# EXERCISE PROMPT
Beginning at the line containing "right ear: (592, 209)" in the material below and ending at the line containing "right ankle: (523, 370)", return each line exactly and add nothing.

□ □ □ □

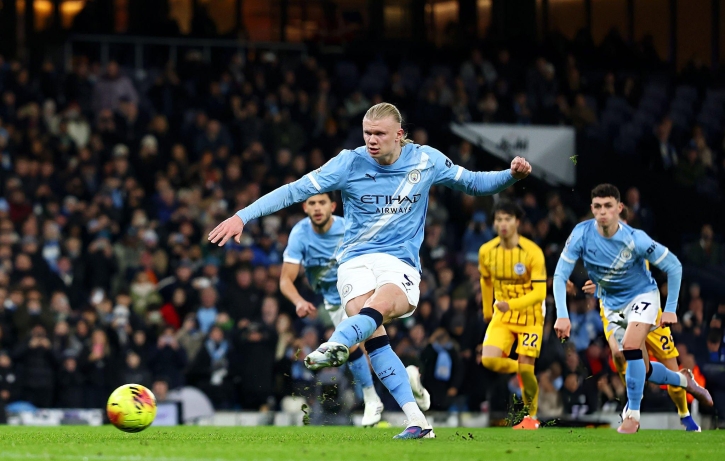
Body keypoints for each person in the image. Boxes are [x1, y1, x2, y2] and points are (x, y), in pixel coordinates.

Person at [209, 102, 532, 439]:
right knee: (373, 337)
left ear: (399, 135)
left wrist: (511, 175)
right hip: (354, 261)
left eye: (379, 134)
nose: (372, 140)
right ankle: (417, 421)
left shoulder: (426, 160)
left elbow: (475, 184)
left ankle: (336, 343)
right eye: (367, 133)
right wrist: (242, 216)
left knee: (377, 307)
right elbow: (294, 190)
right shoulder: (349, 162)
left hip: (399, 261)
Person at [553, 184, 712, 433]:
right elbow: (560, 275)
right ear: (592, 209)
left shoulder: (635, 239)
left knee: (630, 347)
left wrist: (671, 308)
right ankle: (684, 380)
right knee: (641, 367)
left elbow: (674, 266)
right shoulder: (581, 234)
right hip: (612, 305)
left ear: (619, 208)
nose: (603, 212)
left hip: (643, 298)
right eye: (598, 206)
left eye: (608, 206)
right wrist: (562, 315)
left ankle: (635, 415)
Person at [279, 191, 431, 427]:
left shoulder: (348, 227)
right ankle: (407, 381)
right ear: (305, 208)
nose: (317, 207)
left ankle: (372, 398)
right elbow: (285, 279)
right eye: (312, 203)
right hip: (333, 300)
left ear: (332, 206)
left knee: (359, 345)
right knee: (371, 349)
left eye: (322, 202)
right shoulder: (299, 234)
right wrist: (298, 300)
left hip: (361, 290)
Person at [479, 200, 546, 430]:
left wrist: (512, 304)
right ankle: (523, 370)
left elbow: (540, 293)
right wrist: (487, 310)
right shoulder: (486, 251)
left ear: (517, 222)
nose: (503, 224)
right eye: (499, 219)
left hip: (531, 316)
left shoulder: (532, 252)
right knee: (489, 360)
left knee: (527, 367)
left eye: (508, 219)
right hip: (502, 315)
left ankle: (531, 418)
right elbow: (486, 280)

□ □ □ □

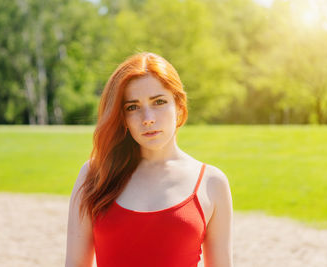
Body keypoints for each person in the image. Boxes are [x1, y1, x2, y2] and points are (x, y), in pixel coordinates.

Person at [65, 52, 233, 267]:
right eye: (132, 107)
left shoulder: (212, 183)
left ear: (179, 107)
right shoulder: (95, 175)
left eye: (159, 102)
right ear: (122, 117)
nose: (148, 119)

□ □ □ □

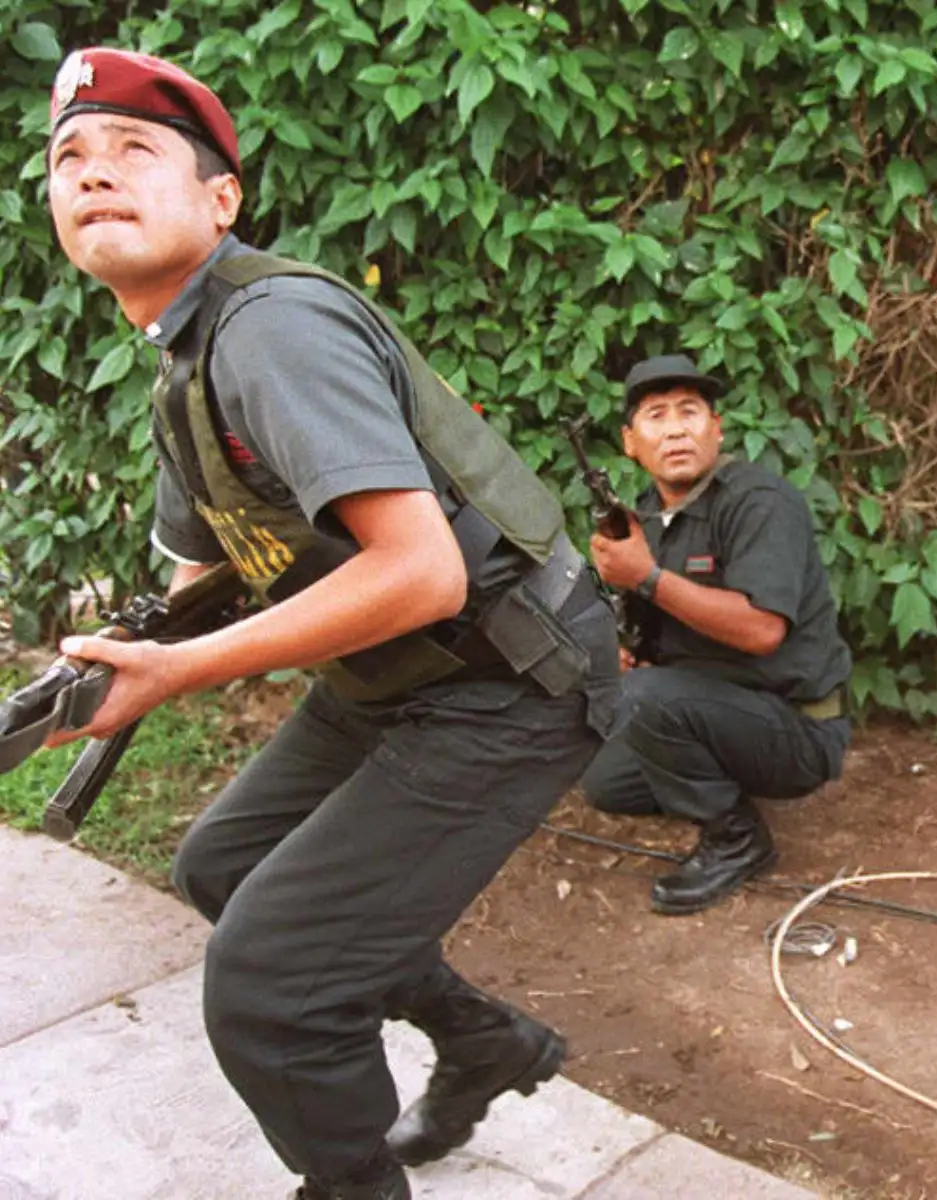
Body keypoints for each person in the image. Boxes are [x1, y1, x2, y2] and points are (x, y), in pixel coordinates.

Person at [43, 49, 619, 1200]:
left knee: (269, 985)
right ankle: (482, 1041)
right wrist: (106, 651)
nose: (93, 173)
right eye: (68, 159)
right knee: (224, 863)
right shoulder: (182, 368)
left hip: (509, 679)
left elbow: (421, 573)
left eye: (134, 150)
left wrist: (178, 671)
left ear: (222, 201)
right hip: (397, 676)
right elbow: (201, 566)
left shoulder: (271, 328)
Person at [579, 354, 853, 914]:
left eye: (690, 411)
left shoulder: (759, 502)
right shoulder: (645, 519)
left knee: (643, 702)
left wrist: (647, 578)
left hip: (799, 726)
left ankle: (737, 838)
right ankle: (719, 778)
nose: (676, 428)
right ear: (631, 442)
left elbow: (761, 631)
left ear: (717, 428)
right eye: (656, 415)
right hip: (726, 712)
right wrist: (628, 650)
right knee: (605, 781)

□ □ □ □

# RESULT OF THIS EXERCISE
right ear: (592, 209)
left shoulder: (635, 239)
left knee: (630, 347)
left wrist: (671, 308)
right ankle: (684, 380)
right knee: (641, 367)
left elbow: (674, 266)
right shoulder: (581, 234)
right hip: (612, 305)
left ear: (619, 208)
nose: (603, 212)
left hip: (643, 298)
right eye: (598, 206)
left eye: (608, 206)
right wrist: (562, 315)
left ankle: (635, 415)
Person at [279, 191, 431, 427]:
left shoulder: (348, 227)
right ankle: (407, 381)
right ear: (305, 208)
nose: (317, 207)
left ankle: (372, 398)
right elbow: (285, 279)
right eye: (312, 203)
right hip: (333, 300)
left ear: (332, 206)
left knee: (359, 345)
right knee: (371, 349)
left eye: (322, 202)
right shoulder: (299, 234)
right wrist: (298, 300)
left hip: (361, 290)
Person at [479, 200, 546, 430]:
left wrist: (512, 304)
right ankle: (523, 370)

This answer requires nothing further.